The UK’s most senior family law judge, Sir James Munby, has said that people will be able to divorce using a fully-online system within four years. While Munby acknowledged that this is a tight timeframe for a system that is “unprecedented anywhere in the world,” he remains confident that “it can be done; it must be done; it will be done.”
The process of digitising divorce will begin early next year. Some other aspects of the legal system, notably probate, will also be incorporated into the new online system. The process will become increasingly digital across the next four years, until most couples can carry out the process of ending a marriage entirely over the internet from their own homes. When this process is complete, Munby said, “we will at last have escaped from a court system… moored in the world of the late Mr Charles Dickens.”
Most cases of divorce in the UK are uncontested, with both couples agreeing to the end of the relationship. In such cases, there is already no legal requirement for couples to physically attend court. Rather, such divorces are usually handled by officials in regional court centres, with district judges supervising. The new system would move the process for the majority of uncontested cases further from the courts, achieving an entirely paperless system which separating couples can utilise from their own homes through a computer or other internet-enabled device.
Divorce proceedings could be initiated through the online system, Munby said, and those involved would then proceed to complete a series of online questionnaires. These questionnaires would gather all the information that is relevant to the case, such as financial information and facts that have a bearing on childcare considerations. The separating couple, their legal representatives, and the judge would all “interact electronically” so that none of these individuals will have to be physically present in court at any point throughout the divorce process.

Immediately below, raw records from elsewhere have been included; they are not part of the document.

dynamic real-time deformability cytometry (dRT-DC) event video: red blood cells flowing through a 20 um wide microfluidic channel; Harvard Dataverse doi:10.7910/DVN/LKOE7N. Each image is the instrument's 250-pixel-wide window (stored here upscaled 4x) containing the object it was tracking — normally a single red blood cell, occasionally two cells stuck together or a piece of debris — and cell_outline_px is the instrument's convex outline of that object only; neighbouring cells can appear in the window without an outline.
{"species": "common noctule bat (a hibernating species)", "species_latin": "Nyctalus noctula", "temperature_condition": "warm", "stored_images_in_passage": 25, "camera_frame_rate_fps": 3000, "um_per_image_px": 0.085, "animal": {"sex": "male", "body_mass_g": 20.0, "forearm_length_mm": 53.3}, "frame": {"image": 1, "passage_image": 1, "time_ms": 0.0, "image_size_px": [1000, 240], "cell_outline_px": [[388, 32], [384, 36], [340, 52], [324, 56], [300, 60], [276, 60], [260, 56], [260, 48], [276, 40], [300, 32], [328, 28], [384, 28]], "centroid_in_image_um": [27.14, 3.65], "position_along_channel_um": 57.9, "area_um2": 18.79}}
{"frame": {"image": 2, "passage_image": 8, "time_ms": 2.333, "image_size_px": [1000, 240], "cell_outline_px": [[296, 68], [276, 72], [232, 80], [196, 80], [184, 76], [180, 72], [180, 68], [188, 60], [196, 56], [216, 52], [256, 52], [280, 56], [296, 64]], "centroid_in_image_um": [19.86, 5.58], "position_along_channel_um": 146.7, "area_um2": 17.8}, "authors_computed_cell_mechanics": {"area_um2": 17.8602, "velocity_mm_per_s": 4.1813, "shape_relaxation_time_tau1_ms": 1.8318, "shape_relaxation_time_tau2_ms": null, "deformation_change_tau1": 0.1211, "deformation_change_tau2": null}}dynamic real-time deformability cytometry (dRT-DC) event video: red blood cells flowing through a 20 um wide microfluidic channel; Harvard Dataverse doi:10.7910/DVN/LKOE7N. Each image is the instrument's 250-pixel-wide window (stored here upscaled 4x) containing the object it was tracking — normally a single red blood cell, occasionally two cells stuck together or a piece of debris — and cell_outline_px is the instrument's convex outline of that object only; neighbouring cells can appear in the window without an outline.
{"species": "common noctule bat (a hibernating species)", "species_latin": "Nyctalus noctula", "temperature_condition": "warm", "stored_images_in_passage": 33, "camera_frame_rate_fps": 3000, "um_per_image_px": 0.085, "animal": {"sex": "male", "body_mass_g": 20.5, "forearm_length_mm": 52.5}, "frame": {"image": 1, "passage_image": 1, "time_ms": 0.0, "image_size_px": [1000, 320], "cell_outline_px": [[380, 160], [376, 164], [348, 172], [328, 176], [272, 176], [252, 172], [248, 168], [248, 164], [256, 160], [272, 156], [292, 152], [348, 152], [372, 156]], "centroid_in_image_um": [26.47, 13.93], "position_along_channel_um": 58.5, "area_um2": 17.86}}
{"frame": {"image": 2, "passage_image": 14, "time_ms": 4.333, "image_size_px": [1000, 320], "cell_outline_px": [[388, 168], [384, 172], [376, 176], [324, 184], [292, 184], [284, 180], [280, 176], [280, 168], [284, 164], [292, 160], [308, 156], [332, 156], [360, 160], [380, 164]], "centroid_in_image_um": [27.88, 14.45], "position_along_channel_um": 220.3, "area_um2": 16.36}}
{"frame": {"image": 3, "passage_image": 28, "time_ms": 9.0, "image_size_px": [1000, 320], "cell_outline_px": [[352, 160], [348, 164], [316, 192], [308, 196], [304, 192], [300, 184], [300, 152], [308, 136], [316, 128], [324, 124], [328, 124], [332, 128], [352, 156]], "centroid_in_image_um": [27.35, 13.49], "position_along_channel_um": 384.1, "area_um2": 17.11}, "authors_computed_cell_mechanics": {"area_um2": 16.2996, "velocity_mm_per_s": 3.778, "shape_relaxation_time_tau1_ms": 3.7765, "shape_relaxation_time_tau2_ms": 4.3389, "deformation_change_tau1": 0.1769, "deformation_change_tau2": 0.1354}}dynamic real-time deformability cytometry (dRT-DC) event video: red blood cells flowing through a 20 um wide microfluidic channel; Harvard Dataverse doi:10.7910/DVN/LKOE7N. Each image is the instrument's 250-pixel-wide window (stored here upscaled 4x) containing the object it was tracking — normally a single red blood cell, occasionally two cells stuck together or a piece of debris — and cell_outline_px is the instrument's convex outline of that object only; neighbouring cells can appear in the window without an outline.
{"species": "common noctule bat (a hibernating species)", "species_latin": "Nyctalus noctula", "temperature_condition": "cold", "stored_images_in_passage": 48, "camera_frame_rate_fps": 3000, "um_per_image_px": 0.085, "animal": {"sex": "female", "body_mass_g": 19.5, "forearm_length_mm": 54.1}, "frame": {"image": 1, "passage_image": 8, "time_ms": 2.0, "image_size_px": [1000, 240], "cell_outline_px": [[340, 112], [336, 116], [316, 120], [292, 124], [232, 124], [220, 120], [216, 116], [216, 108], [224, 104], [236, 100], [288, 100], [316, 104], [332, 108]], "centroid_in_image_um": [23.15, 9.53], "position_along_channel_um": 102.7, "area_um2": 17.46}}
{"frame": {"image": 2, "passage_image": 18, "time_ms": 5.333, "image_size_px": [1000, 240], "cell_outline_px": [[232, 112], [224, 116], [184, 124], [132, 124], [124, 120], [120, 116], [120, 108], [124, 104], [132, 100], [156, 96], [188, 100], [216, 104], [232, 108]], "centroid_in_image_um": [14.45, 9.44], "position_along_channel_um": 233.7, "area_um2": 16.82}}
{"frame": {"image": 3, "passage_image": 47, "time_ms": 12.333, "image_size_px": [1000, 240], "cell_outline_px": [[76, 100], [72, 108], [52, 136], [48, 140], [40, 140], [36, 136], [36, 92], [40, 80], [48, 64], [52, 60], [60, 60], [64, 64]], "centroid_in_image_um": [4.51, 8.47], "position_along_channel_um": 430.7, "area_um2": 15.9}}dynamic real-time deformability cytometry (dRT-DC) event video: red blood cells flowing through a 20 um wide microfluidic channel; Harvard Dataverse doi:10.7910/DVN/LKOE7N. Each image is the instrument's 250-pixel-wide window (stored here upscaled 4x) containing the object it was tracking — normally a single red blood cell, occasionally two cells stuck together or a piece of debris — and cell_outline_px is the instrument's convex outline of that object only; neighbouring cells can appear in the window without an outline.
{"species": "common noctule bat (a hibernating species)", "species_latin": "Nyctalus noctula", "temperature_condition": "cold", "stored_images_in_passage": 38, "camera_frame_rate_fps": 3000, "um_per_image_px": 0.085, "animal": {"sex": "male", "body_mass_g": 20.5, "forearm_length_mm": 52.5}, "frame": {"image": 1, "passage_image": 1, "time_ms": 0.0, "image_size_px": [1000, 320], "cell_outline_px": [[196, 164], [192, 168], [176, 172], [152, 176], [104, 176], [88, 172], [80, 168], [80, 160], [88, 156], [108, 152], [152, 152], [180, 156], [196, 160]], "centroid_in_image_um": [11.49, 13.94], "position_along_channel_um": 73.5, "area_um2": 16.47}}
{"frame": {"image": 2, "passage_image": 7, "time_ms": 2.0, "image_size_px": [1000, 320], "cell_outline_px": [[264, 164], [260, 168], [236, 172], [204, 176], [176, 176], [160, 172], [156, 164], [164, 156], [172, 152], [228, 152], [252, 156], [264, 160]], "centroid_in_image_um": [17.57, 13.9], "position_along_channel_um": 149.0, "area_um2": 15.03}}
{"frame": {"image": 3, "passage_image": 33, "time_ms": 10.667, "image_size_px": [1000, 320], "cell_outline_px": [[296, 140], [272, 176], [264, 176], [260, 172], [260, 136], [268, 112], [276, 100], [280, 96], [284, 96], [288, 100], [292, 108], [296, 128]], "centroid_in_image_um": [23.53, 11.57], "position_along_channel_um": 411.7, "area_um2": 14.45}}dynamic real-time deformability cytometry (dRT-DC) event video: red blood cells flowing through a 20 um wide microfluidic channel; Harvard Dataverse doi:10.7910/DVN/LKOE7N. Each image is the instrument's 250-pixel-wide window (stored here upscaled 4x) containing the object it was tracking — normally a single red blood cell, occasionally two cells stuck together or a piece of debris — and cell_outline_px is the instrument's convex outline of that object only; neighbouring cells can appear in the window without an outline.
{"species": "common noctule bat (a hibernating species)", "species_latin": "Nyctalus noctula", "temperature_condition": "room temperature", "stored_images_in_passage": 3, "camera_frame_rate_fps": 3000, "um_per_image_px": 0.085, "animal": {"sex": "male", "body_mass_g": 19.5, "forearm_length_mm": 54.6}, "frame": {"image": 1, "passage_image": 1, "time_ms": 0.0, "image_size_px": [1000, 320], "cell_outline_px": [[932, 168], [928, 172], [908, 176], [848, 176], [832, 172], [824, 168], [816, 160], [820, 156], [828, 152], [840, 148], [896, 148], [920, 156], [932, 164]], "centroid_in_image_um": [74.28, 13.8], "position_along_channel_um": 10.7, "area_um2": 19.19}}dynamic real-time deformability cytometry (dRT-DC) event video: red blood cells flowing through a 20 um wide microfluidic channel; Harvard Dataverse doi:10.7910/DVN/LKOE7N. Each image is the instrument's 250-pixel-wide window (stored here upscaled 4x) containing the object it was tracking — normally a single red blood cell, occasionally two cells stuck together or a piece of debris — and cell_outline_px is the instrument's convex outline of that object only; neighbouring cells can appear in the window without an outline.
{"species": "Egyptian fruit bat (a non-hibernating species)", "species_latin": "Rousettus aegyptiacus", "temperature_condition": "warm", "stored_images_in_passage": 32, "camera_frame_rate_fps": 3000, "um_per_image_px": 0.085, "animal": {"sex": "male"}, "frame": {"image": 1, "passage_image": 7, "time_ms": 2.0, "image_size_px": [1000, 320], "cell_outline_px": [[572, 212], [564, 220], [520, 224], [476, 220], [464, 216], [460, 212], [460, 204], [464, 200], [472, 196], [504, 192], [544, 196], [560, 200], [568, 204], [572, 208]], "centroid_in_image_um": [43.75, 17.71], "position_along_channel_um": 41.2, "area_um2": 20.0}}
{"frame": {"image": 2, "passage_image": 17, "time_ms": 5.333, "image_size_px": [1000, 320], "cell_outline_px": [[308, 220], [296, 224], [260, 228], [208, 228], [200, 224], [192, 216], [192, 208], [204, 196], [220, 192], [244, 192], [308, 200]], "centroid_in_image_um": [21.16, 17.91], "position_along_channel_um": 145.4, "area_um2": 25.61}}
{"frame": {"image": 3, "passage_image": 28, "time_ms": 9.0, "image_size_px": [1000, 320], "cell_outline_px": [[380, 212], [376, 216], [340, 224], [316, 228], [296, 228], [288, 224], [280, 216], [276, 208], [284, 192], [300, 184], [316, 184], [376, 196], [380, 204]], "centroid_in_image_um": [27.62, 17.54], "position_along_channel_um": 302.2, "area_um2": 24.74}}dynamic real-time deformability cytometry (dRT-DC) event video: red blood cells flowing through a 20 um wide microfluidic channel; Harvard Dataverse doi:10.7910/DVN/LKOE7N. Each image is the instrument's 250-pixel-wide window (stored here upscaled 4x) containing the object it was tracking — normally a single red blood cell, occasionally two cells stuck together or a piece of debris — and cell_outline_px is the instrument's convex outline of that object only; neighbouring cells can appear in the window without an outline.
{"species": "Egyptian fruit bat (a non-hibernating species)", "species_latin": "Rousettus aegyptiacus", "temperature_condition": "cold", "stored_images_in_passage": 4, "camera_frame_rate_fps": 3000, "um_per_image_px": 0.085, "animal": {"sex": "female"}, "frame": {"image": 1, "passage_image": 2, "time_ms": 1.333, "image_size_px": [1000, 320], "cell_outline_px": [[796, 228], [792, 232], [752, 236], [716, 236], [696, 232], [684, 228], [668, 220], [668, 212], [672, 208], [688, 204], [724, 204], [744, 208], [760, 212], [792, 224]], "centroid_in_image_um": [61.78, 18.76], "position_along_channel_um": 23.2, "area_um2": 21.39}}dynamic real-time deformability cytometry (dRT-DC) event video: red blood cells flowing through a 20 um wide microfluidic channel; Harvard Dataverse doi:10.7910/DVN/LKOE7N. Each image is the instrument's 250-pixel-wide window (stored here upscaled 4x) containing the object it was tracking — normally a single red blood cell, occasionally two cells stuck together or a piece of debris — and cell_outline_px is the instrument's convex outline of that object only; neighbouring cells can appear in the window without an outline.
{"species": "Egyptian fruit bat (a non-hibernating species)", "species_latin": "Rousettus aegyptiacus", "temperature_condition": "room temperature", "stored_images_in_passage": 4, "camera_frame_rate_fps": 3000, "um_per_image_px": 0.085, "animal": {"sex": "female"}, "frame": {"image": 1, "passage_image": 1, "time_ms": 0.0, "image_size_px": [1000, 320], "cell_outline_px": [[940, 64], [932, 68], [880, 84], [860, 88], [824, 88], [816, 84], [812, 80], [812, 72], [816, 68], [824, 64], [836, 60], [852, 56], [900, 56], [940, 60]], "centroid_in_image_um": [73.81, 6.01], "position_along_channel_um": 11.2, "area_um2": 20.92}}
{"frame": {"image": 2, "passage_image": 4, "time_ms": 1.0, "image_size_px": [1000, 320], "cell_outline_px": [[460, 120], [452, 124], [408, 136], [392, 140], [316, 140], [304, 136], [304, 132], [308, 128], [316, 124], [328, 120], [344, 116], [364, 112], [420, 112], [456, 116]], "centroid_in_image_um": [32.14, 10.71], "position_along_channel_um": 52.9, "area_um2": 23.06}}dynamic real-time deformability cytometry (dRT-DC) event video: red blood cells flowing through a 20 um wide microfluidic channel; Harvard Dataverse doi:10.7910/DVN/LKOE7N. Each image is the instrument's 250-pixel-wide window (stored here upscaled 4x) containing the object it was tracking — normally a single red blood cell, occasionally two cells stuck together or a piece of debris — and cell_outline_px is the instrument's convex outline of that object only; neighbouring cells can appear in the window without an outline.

Divorces, along with probate cases, will be the first legal processes to be incorporated into the new online system, Munby said. Whether the digital process will later incorporate any other kinds of legal proceedings remains to be seen.
This new system is not directly related to recent proposals for an online court, which would be exclusively for monetary claims and would handle cases with a value of up to £25,000.
While Munby admitted that this vision of a paperless and wholly internet-based divorce system is ambitious, he nonetheless maintained that it is “a vision not of some distant future but of what has to be.”